═══ Texto dado

El panorama antes descrito no deja de tener aspectos inquietantes: concretamente, creo que la cultura jurídica actual podría incurrir en un “optimismo iusfilosófico” panglossiano, prematuro e infundado. El jurista contemporáneo (post-positivista, neoconstitucionalista, etc.) corre el riesgo de terminar razonando en estos términos: “la separación positivista Derecho-Moral ha sido abolida, los valores morales se han incorporado al sistema jurídico, las válvulas de seguridad neoconstitucionales (tribunales constitucionales, rigidez constitucional, tablas de derechos fundamentales, etc.) hacen impensable la recaída en la pesadilla totalitaria … ¡estamos salvados!”. Existe el peligro de que depongamos demasiado pronto la actitud de vigilia crítica, de que sucumbamos a la resonancia seductora de la palabra “principios”, de que terminemos tributando a la Constitución el mismo tipo de veneración incondicional que el positivista decimonónico dispensaba a la ley ordinaria; habríamos pasado así del Gesetz als Gesetz al Verfassung als Verfassung, recayendo en la peor forma de positivismo: la que Bobbio llamó “positivismo ideológico” (a saber, la tesis según la cual toda norma jurídica válida es también justa)(12).
Así como los tribunales constitucionales y las tablas de derechos fundamentales no convierten automáticamente a nuestros sistemas jurídicos en la Jerusalén celeste, tampoco deberíamos considerarnos definitivamente tranquilizados por la creciente relevancia jurídica de “los principios”. Hart argumentó este punto agudamente en su último escrito (el Postscript a El concepto del Derecho, publicado en 1994): Dworkin parece a veces dar ingenuamente por supuesto que los principios que inspiran al Derecho van a ser en cualquier caso los correctos(13). El “principialismo” no garantiza por sí mismo la aceptabilidad moral del contenido del Derecho: un Derecho de principios puede ser más inmoral que un Derecho de reglas. El sistema jurídico nazi fue, precisamente, muy poco “normativista” y sí muy “principialista” (la oportuna invocación del “sano sentimiento popular”, por ejemplo, daba vía libre a los más terribles “desafueros con forma legal [gesetzliche Unrechte]”, como denunció Radbruch).

══════

= Qué se pide =
Según el texto sobre el positivismo jurídico, ¿qué nombre le dio Bobbio a la tesis según la cual toda norma jurídica válida es también justa?

═══ Material proporcionado

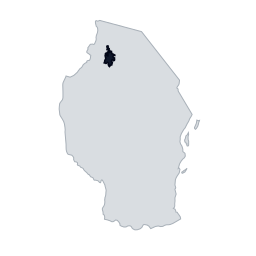 Geita, Geita, United Republic of Tanzania (highlighted), rotated 15°
{"feature_id": "72390352B97667671873629", "entity_name": "Geita", "entity_type": "district", "adm_level": 2, "iso_a3": "TZA", "parent_name": "United Republic of Tanzania", "parent_adm1": "Geita", "projection": "equal_earth", "projection_center": [32.048, -2.782], "detail": "fine", "context": "in_parent", "style": "filled", "palette": "ink", "viewbox_px": 256, "rotation_deg": 15, "n_neighbors": 0, "source": "geoboundaries", "source_scale": "gbopen_adm2", "svg_char_len": 7024}
<svg xmlns="http://www.w3.org/2000/svg" viewBox="0 0 256 256"><g transform="rotate(15 128 128)"><path d="M101.8,183.2L99.6,181.7L97.7,180.8L96.0,179.7L95.3,178.7L93.8,178.3L92.5,178.2L91.3,177.2L88.8,176.9L88.5,176.3L88.4,174.9L88.0,174.5L87.1,174.2L86.1,174.2L85.5,174.4L85.2,174.3L84.4,173.5L83.6,172.4L83.3,170.8L82.2,169.7L80.8,168.8L77.2,168.9L76.6,168.7L75.7,167.8L74.7,166.5L73.9,164.9L73.2,162.7L72.4,159.8L68.2,148.2L67.8,146.0L66.9,143.6L65.6,140.6L64.2,138.4L62.2,136.3L60.0,134.3L58.8,133.0L56.6,127.5L56.1,125.0L55.7,122.3L55.9,121.2L57.3,117.8L57.4,116.8L57.3,115.5L56.6,112.8L55.7,109.5L53.9,103.5L53.6,102.0L53.6,100.8L54.7,94.7L54.7,93.8L58.9,93.9L62.0,91.3L64.7,87.2L65.2,85.6L66.3,83.0L67.4,81.7L67.8,80.8L68.4,78.3L69.8,76.5L71.2,75.2L70.9,74.2L71.1,73.9L71.8,73.2L73.3,72.6L73.6,71.2L73.6,69.7L73.3,68.9L73.4,67.9L73.1,67.3L72.2,67.2L70.8,66.4L69.6,66.1L68.8,65.7L68.5,65.3L68.4,64.4L69.0,62.1L68.4,61.1L69.8,57.2L70.1,56.8L70.6,56.7L71.5,56.3L72.3,56.1L72.9,56.2L73.4,56.1L73.8,55.6L74.1,54.3L74.4,52.1L74.3,50.3L73.7,48.9L73.5,46.8L73.8,44.0L73.6,41.6L72.9,39.7L72.2,38.6L71.1,38.1L69.5,35.2L69.0,33.8L69.1,32.9L69.6,32.5L70.7,32.7L71.7,32.3L72.6,31.5L73.5,31.3L74.0,31.4L116.1,31.4L165.3,68.4L165.5,68.9L165.9,72.1L165.8,73.1L165.1,75.0L164.8,75.9L164.8,76.6L165.0,76.9L165.7,77.0L166.2,77.4L166.4,77.7L166.8,79.1L167.4,79.8L186.0,97.9L186.4,98.2L186.2,99.7L185.1,103.4L185.0,105.0L184.6,106.8L184.2,108.0L183.1,113.2L182.2,115.1L181.0,119.6L180.7,123.1L181.4,125.5L181.7,127.8L183.1,130.1L184.2,130.9L185.0,131.9L186.4,134.2L187.1,136.6L189.6,137.7L190.6,140.3L190.2,142.1L189.1,143.6L188.0,146.0L187.1,149.2L187.0,154.1L187.6,153.4L188.9,154.5L189.1,158.1L187.7,162.3L187.3,164.2L187.2,165.9L188.1,170.9L189.6,173.4L189.5,174.2L189.1,174.9L191.6,179.4L191.4,183.3L192.3,186.3L192.7,189.0L193.3,191.0L193.4,192.4L192.6,193.9L194.5,194.3L195.5,195.6L196.0,196.8L197.4,196.7L198.1,197.5L199.1,198.2L201.4,200.2L202.0,201.3L202.4,202.2L196.0,208.6L193.7,210.3L192.1,211.0L190.3,211.5L188.6,212.5L187.1,214.0L185.0,214.8L182.6,214.8L180.0,216.0L176.0,219.3L173.6,217.4L171.8,216.8L169.7,216.9L168.4,217.1L167.9,217.5L167.5,218.6L167.1,220.5L165.7,222.3L163.3,223.9L161.0,224.6L159.0,224.2L157.6,223.4L156.9,222.5L155.8,222.0L154.4,222.1L153.0,222.8L151.7,224.1L149.7,224.7L146.8,224.5L145.3,223.9L145.1,222.8L143.9,221.5L141.6,220.0L139.9,220.0L138.8,221.4L137.9,222.3L137.0,222.6L136.2,222.7L135.0,222.3L131.9,222.1L128.9,222.2L128.6,220.2L128.0,218.9L127.5,218.2L126.5,218.0L126.2,217.4L125.8,216.1L125.3,215.0L124.7,214.1L124.3,213.3L124.1,212.5L124.2,211.7L124.9,209.6L125.1,208.1L125.0,206.6L124.7,205.1L124.0,203.3L124.1,202.8L123.8,201.6L123.8,200.7L123.9,199.6L123.8,198.2L123.2,195.2L123.2,194.4L122.6,193.0L120.6,189.5L120.5,189.1L117.4,185.6L116.2,184.8L115.7,185.5L115.6,186.1L115.7,187.2L115.6,187.8L115.5,188.0L114.7,188.0L114.3,187.8L113.1,186.9L112.2,186.7L109.9,186.8L109.1,187.1L108.5,186.9L107.3,185.3L105.9,184.9L104.6,184.8L102.5,183.0L101.8,183.2ZM190.0,125.0L191.0,128.8L190.9,129.6L190.2,130.0L189.8,130.0L189.3,129.4L189.0,128.1L188.5,128.4L187.5,126.9L186.6,126.8L185.8,125.0L186.1,123.3L186.0,120.6L187.0,119.2L187.5,116.8L188.2,118.4L188.3,121.0L189.2,123.9L190.0,125.0ZM195.1,102.1L195.1,103.0L194.9,103.9L195.0,106.6L194.9,108.4L194.1,110.9L193.5,111.8L192.9,111.5L192.4,111.1L192.1,110.4L192.8,105.8L192.5,102.5L193.9,102.8L195.1,102.1ZM192.7,157.5L192.0,157.7L191.7,157.5L191.3,156.8L192.0,156.1L192.8,154.9L194.5,153.1L195.4,151.6L195.2,153.0L194.2,156.1L193.4,156.3L192.7,157.5Z" fill="#d9dde1" stroke="#a8b0b8" stroke-width="1"/><path d="M88.1,71.3L88.6,71.3L88.8,71.1L89.3,71.2L89.5,71.2L89.8,71.4L90.0,71.4L90.3,71.2L90.7,70.5L90.9,70.0L91.0,69.9L91.3,69.9L91.7,70.1L91.9,70.3L92.1,70.3L92.3,70.6L92.5,71.9L92.8,71.8L93.2,72.0L93.3,72.1L93.2,72.5L93.4,72.8L93.4,73.0L93.6,73.2L93.8,73.3L94.2,73.5L94.4,72.7L94.5,72.6L94.6,72.3L94.9,72.3L95.1,72.0L95.3,71.7L95.5,71.6L95.5,71.4L95.4,71.1L95.5,70.5L95.7,70.4L95.9,70.5L95.8,70.1L95.9,69.7L96.0,69.5L95.9,68.8L95.9,68.6L95.9,68.4L95.6,68.4L95.6,68.7L95.7,68.9L95.4,68.9L95.2,68.7L95.1,68.3L94.8,68.2L94.8,67.9L94.7,67.5L95.0,65.9L95.4,65.8L96.0,66.3L96.3,66.6L96.5,66.7L96.9,66.4L97.3,66.3L97.3,66.0L97.4,65.9L97.3,65.2L97.0,64.9L96.8,64.4L96.8,64.2L97.0,64.0L97.0,63.9L96.4,63.7L95.8,63.6L95.6,63.6L95.3,63.4L95.1,63.0L95.0,62.8L95.0,62.7L95.0,62.4L95.1,62.2L95.2,61.8L95.5,61.7L96.0,61.4L96.5,61.4L96.5,61.1L96.4,60.9L96.1,60.9L95.5,60.7L95.4,60.7L95.1,60.6L94.8,60.6L94.7,60.5L94.3,60.4L93.1,60.5L93.1,60.3L93.1,59.9L92.8,59.6L92.7,59.4L92.3,58.5L92.1,58.7L92.1,58.9L91.8,58.9L91.6,59.0L91.6,59.3L91.3,59.5L91.3,59.4L91.4,59.2L91.1,59.3L90.9,59.1L90.9,58.9L90.9,58.7L90.8,58.8L90.7,58.7L90.6,59.0L90.5,58.8L90.3,58.6L90.2,58.4L90.1,58.6L90.0,58.3L90.1,58.1L89.9,58.0L90.0,58.2L89.9,58.5L89.7,58.7L89.7,58.4L89.7,58.2L89.6,58.3L89.3,58.4L89.3,58.5L89.5,58.6L89.6,58.9L89.5,59.0L89.5,59.3L89.5,59.2L89.5,59.3L89.7,59.5L89.4,59.8L89.6,60.1L89.5,60.3L89.2,60.4L88.7,60.2L88.6,60.3L88.7,60.5L88.8,60.7L89.0,60.8L89.0,61.0L89.3,61.4L89.4,61.6L89.4,61.9L89.5,61.9L89.7,62.1L89.7,62.4L89.5,62.5L89.6,62.8L89.6,63.0L89.9,63.1L90.0,63.2L90.0,63.3L90.0,63.5L89.9,63.5L89.7,63.5L89.4,63.7L89.2,63.6L89.2,63.4L89.3,63.1L89.2,62.9L89.2,62.6L89.2,62.4L89.0,62.2L88.9,62.1L88.7,62.0L88.6,61.8L88.8,61.7L88.7,61.6L88.8,61.6L88.7,61.5L88.8,61.4L88.7,61.3L88.5,61.5L88.4,61.5L88.4,61.4L88.3,61.5L88.2,61.4L88.1,61.0L88.0,61.3L88.2,61.6L88.2,61.8L88.3,61.8L88.2,61.8L88.3,61.8L88.4,62.0L88.3,61.9L88.3,62.0L88.2,62.0L88.3,62.1L88.2,62.1L88.3,62.1L88.2,62.2L88.2,62.4L88.3,62.4L88.3,62.5L88.3,62.4L88.3,62.5L88.1,62.4L87.8,62.7L87.8,63.1L87.7,63.1L87.8,62.8L87.8,62.7L87.7,62.6L87.8,62.4L87.7,62.4L87.8,62.4L87.7,62.3L87.8,62.3L87.8,62.2L87.6,62.0L87.6,61.9L87.4,61.8L87.4,62.0L87.2,62.0L87.1,62.3L87.2,62.7L87.3,62.8L87.2,62.9L87.2,63.2L87.2,63.4L87.3,63.4L87.4,63.6L87.5,63.8L87.4,64.0L87.2,64.0L87.5,64.8L87.8,65.2L88.0,65.4L88.0,65.6L88.3,65.7L88.4,66.0L88.3,66.3L88.4,66.8L88.6,67.2L88.5,67.3L88.5,67.5L88.3,67.9L88.2,68.2L88.1,68.4L88.1,69.4L88.1,69.5L88.3,69.7L88.3,70.1L88.3,70.4L88.1,70.9L88.1,71.3ZM87.5,54.0L87.5,53.9L87.4,53.8L87.1,53.9L87.0,54.1L86.8,54.6L86.7,54.8L86.5,54.7L86.5,54.8L86.5,55.1L86.8,55.4L87.2,55.1L87.3,55.1L87.3,55.3L87.2,55.5L87.1,55.8L87.4,56.1L87.5,56.3L87.5,56.5L87.3,57.2L87.3,57.4L87.4,57.8L87.5,57.8L87.9,57.7L88.0,57.4L88.3,57.3L88.3,57.2L88.5,57.0L88.5,56.9L88.3,56.9L88.4,56.7L88.5,56.5L88.4,56.5L88.4,56.4L88.1,56.1L88.2,55.7L88.3,55.7L88.3,55.3L88.5,55.0L88.1,55.4L87.9,55.4L87.9,55.2L87.7,55.3L87.6,55.2L87.6,54.9L87.6,54.7L87.4,54.3L87.5,54.0ZM89.2,56.6L89.2,56.4L89.0,56.5L88.9,56.6L88.8,56.9L88.7,56.8L88.7,57.0L88.8,57.1L88.9,56.9L89.0,57.0L88.9,57.1L89.0,57.1L89.0,56.8L89.2,56.6ZM89.4,57.5L89.2,57.3L89.2,57.5L89.0,57.4L88.9,57.5L89.0,57.5L89.1,57.8L89.3,57.8L89.3,57.6L89.5,57.5L89.4,57.4L89.4,57.5ZM89.7,57.3L89.5,57.2L89.4,57.2L89.5,57.4L89.6,57.5L89.6,57.4L89.7,57.5L89.7,57.3ZM87.1,62.2L87.1,61.9L87.0,62.0L87.1,62.2Z" fill="#0f172a" stroke="#020617" stroke-width="1.5"/></g></svg>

══════

= Problema resuelto =
Positivismo ideológico.